Excerpted passage section start

I hope you will manage between the patches that have the same name and version, but
address the backport to a different stable LTS branch. They differ by the patch proper,
naturally, to state the obvious, or the upstream would apply of course.

I don't know the exact formatting procedure for the backports, so I improvised, but I feel that backporting
bug fixes is very important, even if they are not security fixes.

I found no new weaknesses in the firmware driver after reviewing the code again. The buffer for name can be
released twice, though, but kfree(NULL) is permissible:

        kfree_const(test_fw_config->name);
        test_fw_config->name = NULL;

This about ends this chapter, and I am waiting for a review and an ACK.

Kind regards,
Mirsad Todorovac
  

Patch

diff --git a/lib/test_firmware.c b/lib/test_firmware.c
index 38553944e967..92d7195d5b5b 100644
--- a/lib/test_firmware.c
+++ b/lib/test_firmware.c
@@ -301,16 +301,26 @@  static ssize_t config_test_show_str(char *dst,
 	return len;
 }
 
-static int test_dev_config_update_bool(const char *buf, size_t size,
-				       bool *cfg)
+static inline int __test_dev_config_update_bool(const char *buf, size_t size,
+						bool *cfg)
 {
 	int ret;
 
-	mutex_lock(&test_fw_mutex);
 	if (strtobool(buf, cfg) < 0)
 		ret = -EINVAL;
 	else
 		ret = size;
+
+	return ret;
+}
+
+static int test_dev_config_update_bool(const char *buf, size_t size,
+				       bool *cfg)
+{
+	int ret;
+
+	mutex_lock(&test_fw_mutex);
+	ret = __test_dev_config_update_bool(buf, size, cfg);
 	mutex_unlock(&test_fw_mutex);
 
 	return ret;
@@ -340,7 +350,7 @@  static ssize_t test_dev_config_show_int(char *buf, int cfg)
 	return snprintf(buf, PAGE_SIZE, "%d\n", val);
 }
 
-static int test_dev_config_update_u8(const char *buf, size_t size, u8 *cfg)
+static inline int __test_dev_config_update_u8(const char *buf, size_t size, u8 *cfg)
 {
 	int ret;
 	long new;
@@ -352,14 +362,23 @@  static int test_dev_config_update_u8(const char *buf, size_t size, u8 *cfg)
 	if (new > U8_MAX)

Excerpted passage section end
Data to examine section start

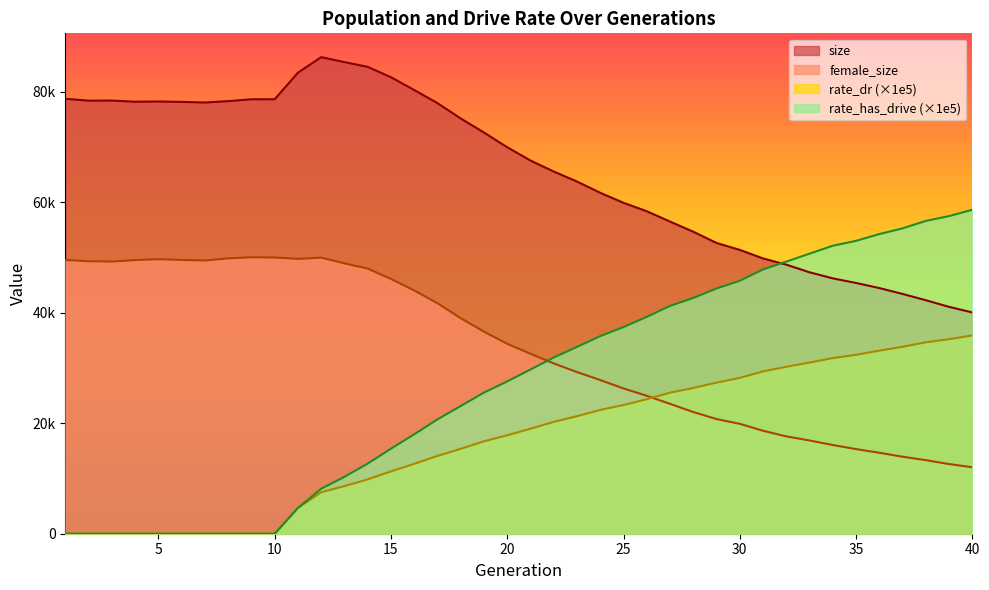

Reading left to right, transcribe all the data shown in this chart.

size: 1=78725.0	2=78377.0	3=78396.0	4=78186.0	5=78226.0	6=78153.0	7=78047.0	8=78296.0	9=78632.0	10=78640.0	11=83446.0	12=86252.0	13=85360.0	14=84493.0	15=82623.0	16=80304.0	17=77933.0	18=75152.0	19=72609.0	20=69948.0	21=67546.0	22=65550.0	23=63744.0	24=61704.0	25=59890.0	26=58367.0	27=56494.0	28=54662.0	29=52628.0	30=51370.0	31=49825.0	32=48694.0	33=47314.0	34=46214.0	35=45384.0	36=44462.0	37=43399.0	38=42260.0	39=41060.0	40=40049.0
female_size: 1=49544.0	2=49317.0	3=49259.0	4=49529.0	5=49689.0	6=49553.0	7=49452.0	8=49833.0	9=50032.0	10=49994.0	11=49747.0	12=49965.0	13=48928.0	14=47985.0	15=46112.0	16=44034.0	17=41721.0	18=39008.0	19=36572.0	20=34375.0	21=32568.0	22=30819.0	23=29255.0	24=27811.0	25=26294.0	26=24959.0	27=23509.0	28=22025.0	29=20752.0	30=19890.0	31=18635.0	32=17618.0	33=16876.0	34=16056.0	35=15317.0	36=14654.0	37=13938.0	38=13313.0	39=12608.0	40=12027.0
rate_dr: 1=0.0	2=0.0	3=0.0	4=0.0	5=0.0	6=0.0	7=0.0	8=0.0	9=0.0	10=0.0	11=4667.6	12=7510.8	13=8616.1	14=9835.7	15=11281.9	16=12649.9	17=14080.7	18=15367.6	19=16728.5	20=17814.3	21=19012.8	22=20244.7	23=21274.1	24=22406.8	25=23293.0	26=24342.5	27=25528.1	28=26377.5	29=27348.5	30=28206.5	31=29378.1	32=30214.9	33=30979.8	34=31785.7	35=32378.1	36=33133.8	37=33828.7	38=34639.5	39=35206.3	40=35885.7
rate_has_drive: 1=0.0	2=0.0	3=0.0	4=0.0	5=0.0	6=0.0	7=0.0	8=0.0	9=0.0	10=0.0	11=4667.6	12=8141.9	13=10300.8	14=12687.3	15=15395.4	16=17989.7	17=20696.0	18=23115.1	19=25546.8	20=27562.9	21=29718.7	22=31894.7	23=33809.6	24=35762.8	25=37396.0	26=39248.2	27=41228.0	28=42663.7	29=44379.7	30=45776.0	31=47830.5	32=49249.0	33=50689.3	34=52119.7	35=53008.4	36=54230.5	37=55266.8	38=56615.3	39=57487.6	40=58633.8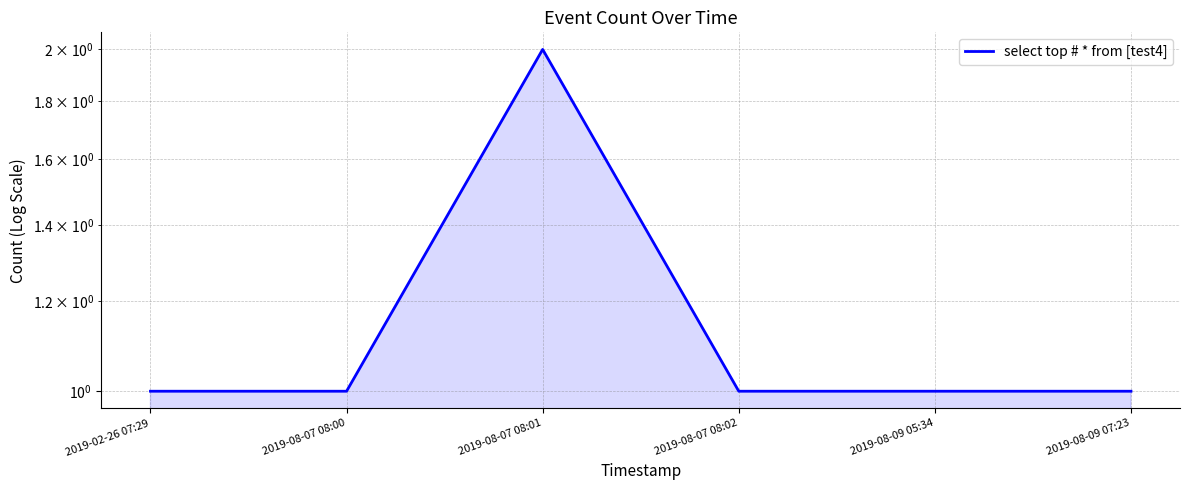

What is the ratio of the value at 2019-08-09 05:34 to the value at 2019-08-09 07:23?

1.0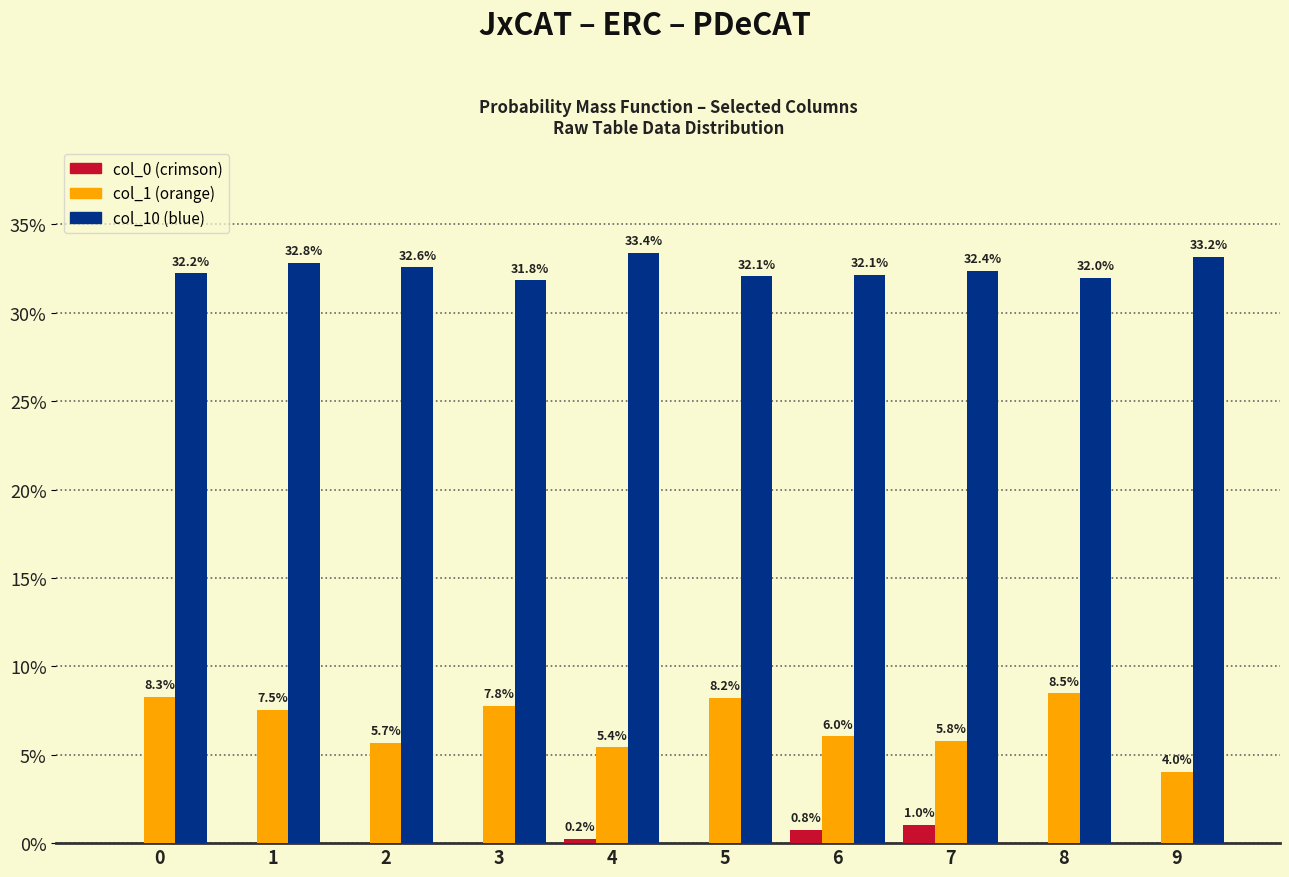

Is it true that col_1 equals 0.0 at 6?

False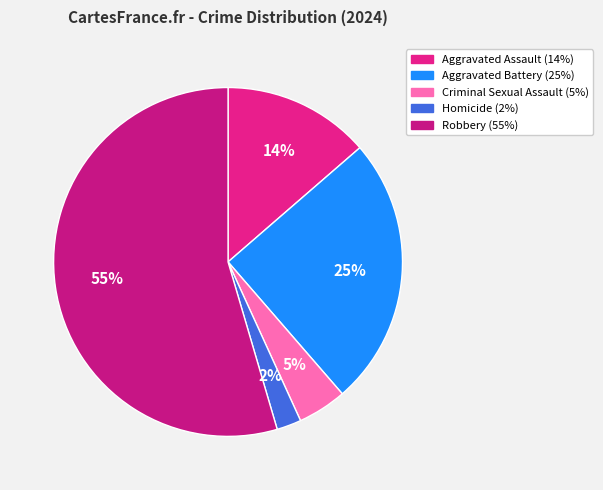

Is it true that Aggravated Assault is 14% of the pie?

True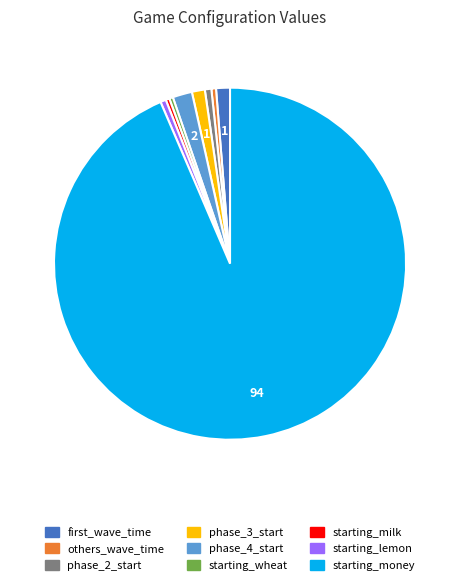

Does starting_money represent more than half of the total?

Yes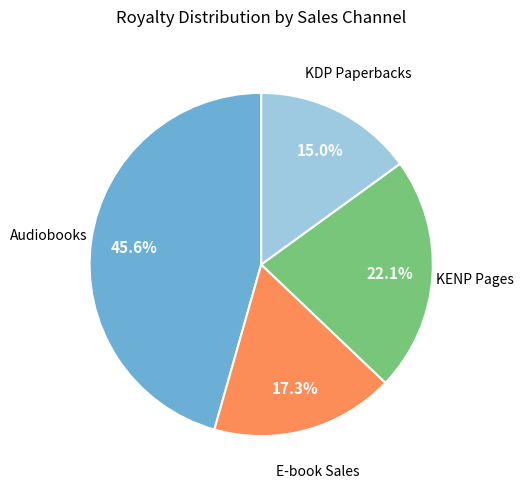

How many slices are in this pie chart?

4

Data to examine section end

Brief
Reproduce the firmware patch message word for word, starting with "-static int test_dev_config_update_u8(const" and going on through "(new > U8_MAX)".

Exercise response
-static int test_dev_config_update_u8(const char *buf, size_t size, u8 *cfg)
+static inline int __test_dev_config_update_u8(const char *buf, size_t size, u8 *cfg)
 {
 	int ret;
 	long new;
@@ -352,14 +362,23 @@  static int test_dev_config_update_u8(const char *buf, size_t size, u8 *cfg)
 	if (new > U8_MAX)